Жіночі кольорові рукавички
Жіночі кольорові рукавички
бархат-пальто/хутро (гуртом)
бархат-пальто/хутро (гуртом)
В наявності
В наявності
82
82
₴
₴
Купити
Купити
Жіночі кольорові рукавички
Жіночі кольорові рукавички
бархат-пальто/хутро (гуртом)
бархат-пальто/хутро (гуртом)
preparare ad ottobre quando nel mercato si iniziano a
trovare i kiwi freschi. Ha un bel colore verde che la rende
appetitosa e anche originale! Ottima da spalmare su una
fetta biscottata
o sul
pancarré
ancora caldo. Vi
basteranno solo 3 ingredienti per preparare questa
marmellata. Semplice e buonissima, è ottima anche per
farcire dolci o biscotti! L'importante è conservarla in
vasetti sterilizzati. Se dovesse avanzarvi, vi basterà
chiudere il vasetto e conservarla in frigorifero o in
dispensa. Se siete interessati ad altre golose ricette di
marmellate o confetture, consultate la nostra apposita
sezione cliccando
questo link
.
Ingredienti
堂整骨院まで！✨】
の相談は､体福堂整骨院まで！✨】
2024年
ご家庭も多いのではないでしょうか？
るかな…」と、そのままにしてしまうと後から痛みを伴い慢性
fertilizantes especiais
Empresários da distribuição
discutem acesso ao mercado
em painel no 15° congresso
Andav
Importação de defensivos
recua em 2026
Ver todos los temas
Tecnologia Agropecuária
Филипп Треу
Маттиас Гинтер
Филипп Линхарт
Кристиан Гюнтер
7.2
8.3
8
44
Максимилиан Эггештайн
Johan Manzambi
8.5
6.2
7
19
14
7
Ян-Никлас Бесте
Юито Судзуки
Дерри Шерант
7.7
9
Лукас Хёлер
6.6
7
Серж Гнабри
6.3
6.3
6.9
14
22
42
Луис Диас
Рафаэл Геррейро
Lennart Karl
+ + +
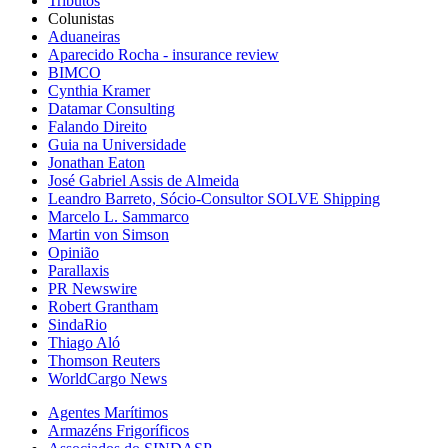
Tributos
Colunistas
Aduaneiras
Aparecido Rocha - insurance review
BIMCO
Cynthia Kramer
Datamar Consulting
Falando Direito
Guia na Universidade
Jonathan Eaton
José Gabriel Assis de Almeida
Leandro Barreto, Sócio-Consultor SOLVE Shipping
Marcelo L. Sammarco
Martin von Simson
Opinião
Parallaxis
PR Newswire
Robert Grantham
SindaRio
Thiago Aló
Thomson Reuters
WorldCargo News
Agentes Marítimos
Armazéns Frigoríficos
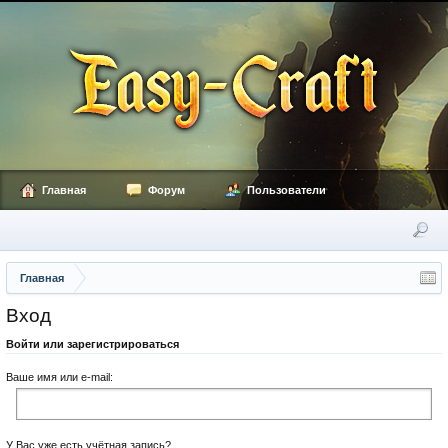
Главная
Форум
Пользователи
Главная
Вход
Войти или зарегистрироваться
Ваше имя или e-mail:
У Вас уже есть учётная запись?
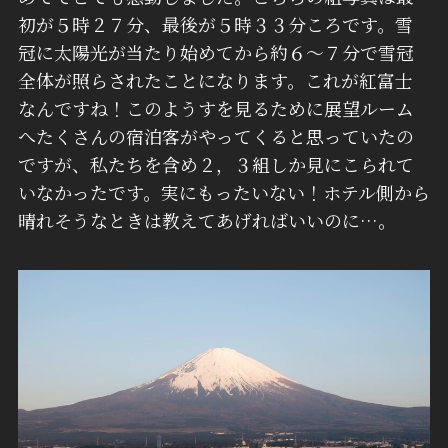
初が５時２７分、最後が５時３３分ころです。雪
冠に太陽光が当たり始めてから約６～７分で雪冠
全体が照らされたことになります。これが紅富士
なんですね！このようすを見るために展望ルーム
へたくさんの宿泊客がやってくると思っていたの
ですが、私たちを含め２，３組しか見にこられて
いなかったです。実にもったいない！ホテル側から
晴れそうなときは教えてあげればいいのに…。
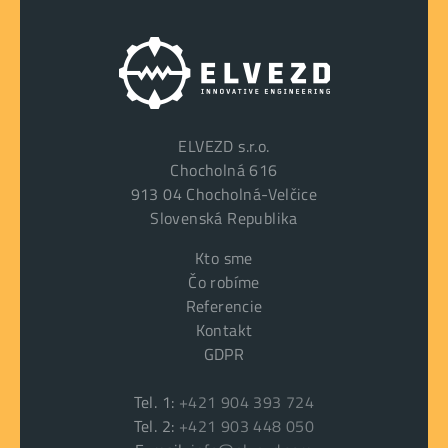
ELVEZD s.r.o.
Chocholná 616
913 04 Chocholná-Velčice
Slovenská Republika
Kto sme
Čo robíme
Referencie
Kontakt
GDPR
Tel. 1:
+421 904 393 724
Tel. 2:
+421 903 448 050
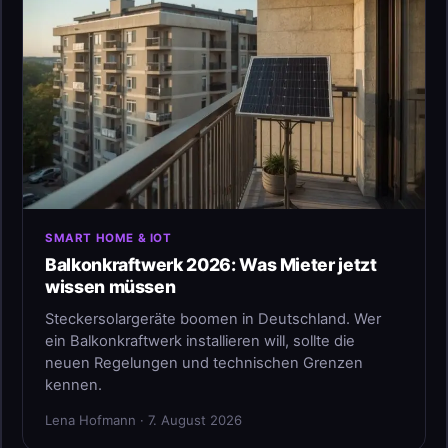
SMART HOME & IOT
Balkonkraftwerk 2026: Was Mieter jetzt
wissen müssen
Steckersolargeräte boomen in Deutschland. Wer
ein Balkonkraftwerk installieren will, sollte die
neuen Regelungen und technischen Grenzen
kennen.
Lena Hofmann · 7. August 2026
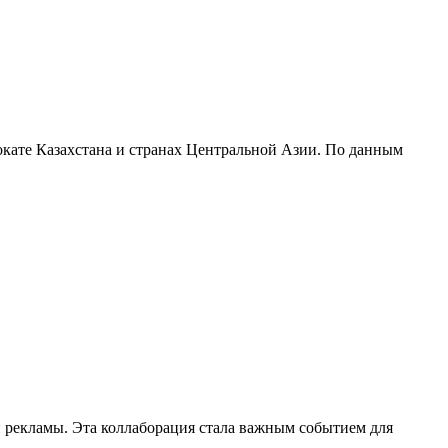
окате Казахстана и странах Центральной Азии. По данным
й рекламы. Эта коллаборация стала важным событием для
+ + +
- _About this exercise_
Could you copy out, word for word, the lines above from the one containing "ELVEZD s.r.o." up to and including the one containing "903 448 050"?

- _Your solution_
ELVEZD s.r.o.
Chocholná 616
913 04 Chocholná-Velčice
Slovenská Republika
Kto sme
Čo robíme
Referencie
Kontakt
GDPR
Tel. 1:
+421 904 393 724
Tel. 2:
+421 903 448 050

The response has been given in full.